Reproduce every one of the records below word for word, leaving out the pictures.

(DATA FOR ANALYSIS)

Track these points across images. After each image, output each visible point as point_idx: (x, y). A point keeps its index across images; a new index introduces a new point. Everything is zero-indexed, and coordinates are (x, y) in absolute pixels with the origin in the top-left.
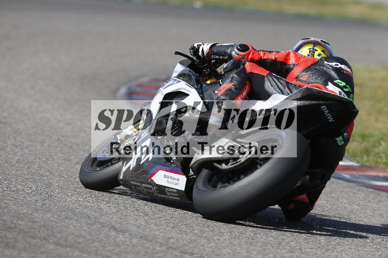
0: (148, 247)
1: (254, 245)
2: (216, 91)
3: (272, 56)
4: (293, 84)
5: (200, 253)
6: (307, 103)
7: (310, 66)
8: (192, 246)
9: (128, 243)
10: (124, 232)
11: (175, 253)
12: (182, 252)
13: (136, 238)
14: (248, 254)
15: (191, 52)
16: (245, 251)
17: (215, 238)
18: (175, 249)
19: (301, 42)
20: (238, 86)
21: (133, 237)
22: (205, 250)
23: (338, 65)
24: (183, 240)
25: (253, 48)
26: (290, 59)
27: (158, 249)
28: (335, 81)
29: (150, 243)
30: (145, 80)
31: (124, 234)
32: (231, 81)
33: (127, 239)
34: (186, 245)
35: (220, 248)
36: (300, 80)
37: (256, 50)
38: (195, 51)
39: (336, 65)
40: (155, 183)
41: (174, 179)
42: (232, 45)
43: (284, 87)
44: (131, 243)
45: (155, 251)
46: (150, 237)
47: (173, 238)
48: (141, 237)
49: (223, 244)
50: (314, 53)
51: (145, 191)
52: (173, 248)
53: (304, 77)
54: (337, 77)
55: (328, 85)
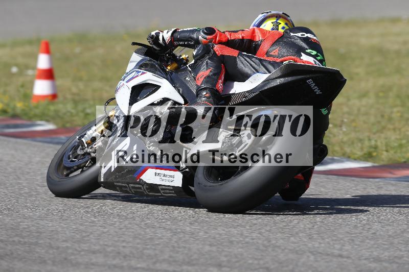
3: (239, 36)
7: (278, 39)
19: (260, 17)
20: (215, 72)
25: (219, 31)
26: (255, 35)
28: (307, 51)
32: (207, 68)
36: (271, 56)
37: (221, 32)
38: (155, 39)
39: (302, 35)
40: (145, 183)
41: (167, 176)
42: (197, 30)
43: (259, 66)
50: (278, 26)
51: (132, 190)
53: (275, 51)
54: (308, 48)
55: (302, 56)
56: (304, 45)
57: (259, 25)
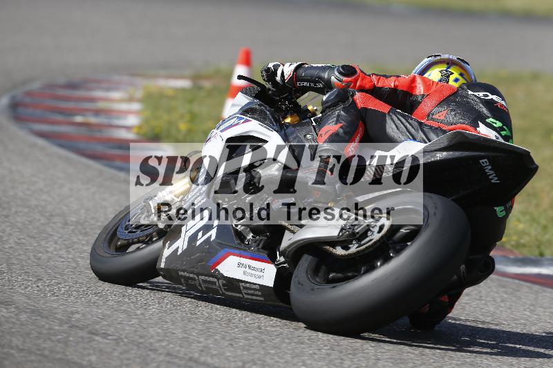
0: (43, 326)
1: (194, 322)
2: (308, 136)
3: (391, 83)
4: (428, 126)
5: (117, 334)
6: (457, 154)
7: (448, 97)
8: (105, 323)
9: (14, 320)
10: (8, 305)
11: (81, 333)
12: (90, 333)
13: (26, 312)
14: (185, 335)
15: (263, 76)
16: (180, 331)
17: (139, 312)
18: (81, 329)
19: (426, 61)
20: (348, 129)
21: (20, 312)
22: (124, 330)
23: (488, 96)
24: (92, 316)
25: (362, 71)
26: (416, 87)
27: (57, 328)
28: (487, 120)
29: (45, 320)
30: (35, 86)
31: (8, 307)
32: (337, 122)
33: (12, 315)
34: (97, 323)
35: (145, 326)
36: (434, 119)
37: (365, 74)
38: (271, 74)
39: (484, 96)
40: (222, 275)
41: (254, 269)
42: (330, 67)
43: (417, 131)
44: (18, 320)
45: (52, 331)
46: (45, 312)
47: (77, 313)
48: (33, 311)
49: (150, 321)
50: (449, 77)
51: (203, 286)
52: (78, 327)
53: (440, 114)
54: (489, 115)
55: (479, 127)
56: (485, 110)
57: (422, 73)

(End DATA FOR ANALYSIS)

> [RESPONSE TO THE TASK]:
Track these points across images. After each image, output each visible point as point_idx: (x, y). A point keeps its index across images; a new index introduces a new point. Everything is zero-indexed, and coordinates are (x, y) in absolute pixels with the origin in the top-left.
0: (148, 247)
1: (254, 245)
2: (216, 91)
3: (272, 56)
4: (293, 84)
5: (200, 253)
6: (307, 103)
7: (310, 66)
8: (192, 246)
9: (128, 243)
10: (124, 232)
11: (175, 253)
12: (182, 252)
13: (136, 238)
14: (248, 254)
15: (191, 52)
16: (245, 251)
17: (215, 238)
18: (175, 249)
19: (301, 42)
20: (238, 86)
21: (133, 237)
22: (205, 250)
23: (338, 65)
24: (183, 240)
25: (253, 48)
26: (290, 59)
27: (158, 249)
28: (335, 81)
29: (150, 243)
30: (145, 80)
31: (124, 234)
32: (231, 81)
33: (127, 239)
34: (186, 245)
35: (220, 248)
36: (300, 80)
37: (256, 50)
38: (195, 51)
39: (336, 65)
40: (155, 183)
41: (174, 179)
42: (232, 45)
43: (284, 87)
44: (131, 243)
45: (155, 251)
46: (150, 237)
47: (173, 238)
48: (141, 237)
49: (223, 244)
50: (314, 53)
51: (145, 191)
52: (173, 248)
53: (304, 77)
54: (337, 77)
55: (328, 85)
3: (239, 36)
7: (278, 39)
19: (260, 17)
20: (215, 72)
25: (219, 31)
26: (255, 35)
28: (307, 51)
32: (207, 68)
36: (271, 56)
37: (221, 32)
38: (155, 39)
39: (302, 35)
40: (145, 183)
41: (167, 176)
42: (197, 30)
43: (259, 66)
50: (278, 26)
51: (132, 190)
53: (275, 51)
54: (308, 48)
55: (302, 56)
56: (304, 45)
57: (259, 25)
0: (43, 326)
1: (194, 322)
2: (308, 136)
3: (391, 83)
4: (428, 126)
5: (117, 334)
6: (457, 154)
7: (448, 97)
8: (105, 323)
9: (14, 320)
10: (8, 305)
11: (81, 333)
12: (90, 333)
13: (26, 312)
14: (185, 335)
15: (263, 76)
16: (180, 331)
17: (139, 312)
18: (81, 329)
19: (426, 61)
20: (348, 129)
21: (20, 312)
22: (124, 330)
23: (488, 96)
24: (92, 316)
25: (362, 71)
26: (416, 87)
27: (57, 328)
28: (487, 120)
29: (45, 320)
30: (35, 86)
31: (8, 307)
32: (337, 122)
33: (12, 315)
34: (97, 323)
35: (145, 326)
36: (434, 119)
37: (365, 74)
38: (271, 74)
39: (484, 96)
40: (222, 275)
41: (254, 269)
42: (330, 67)
43: (417, 131)
44: (18, 320)
45: (52, 331)
46: (45, 312)
47: (77, 313)
48: (33, 311)
49: (150, 321)
50: (449, 77)
51: (203, 286)
52: (78, 327)
53: (440, 114)
54: (489, 115)
55: (479, 127)
56: (485, 110)
57: (422, 73)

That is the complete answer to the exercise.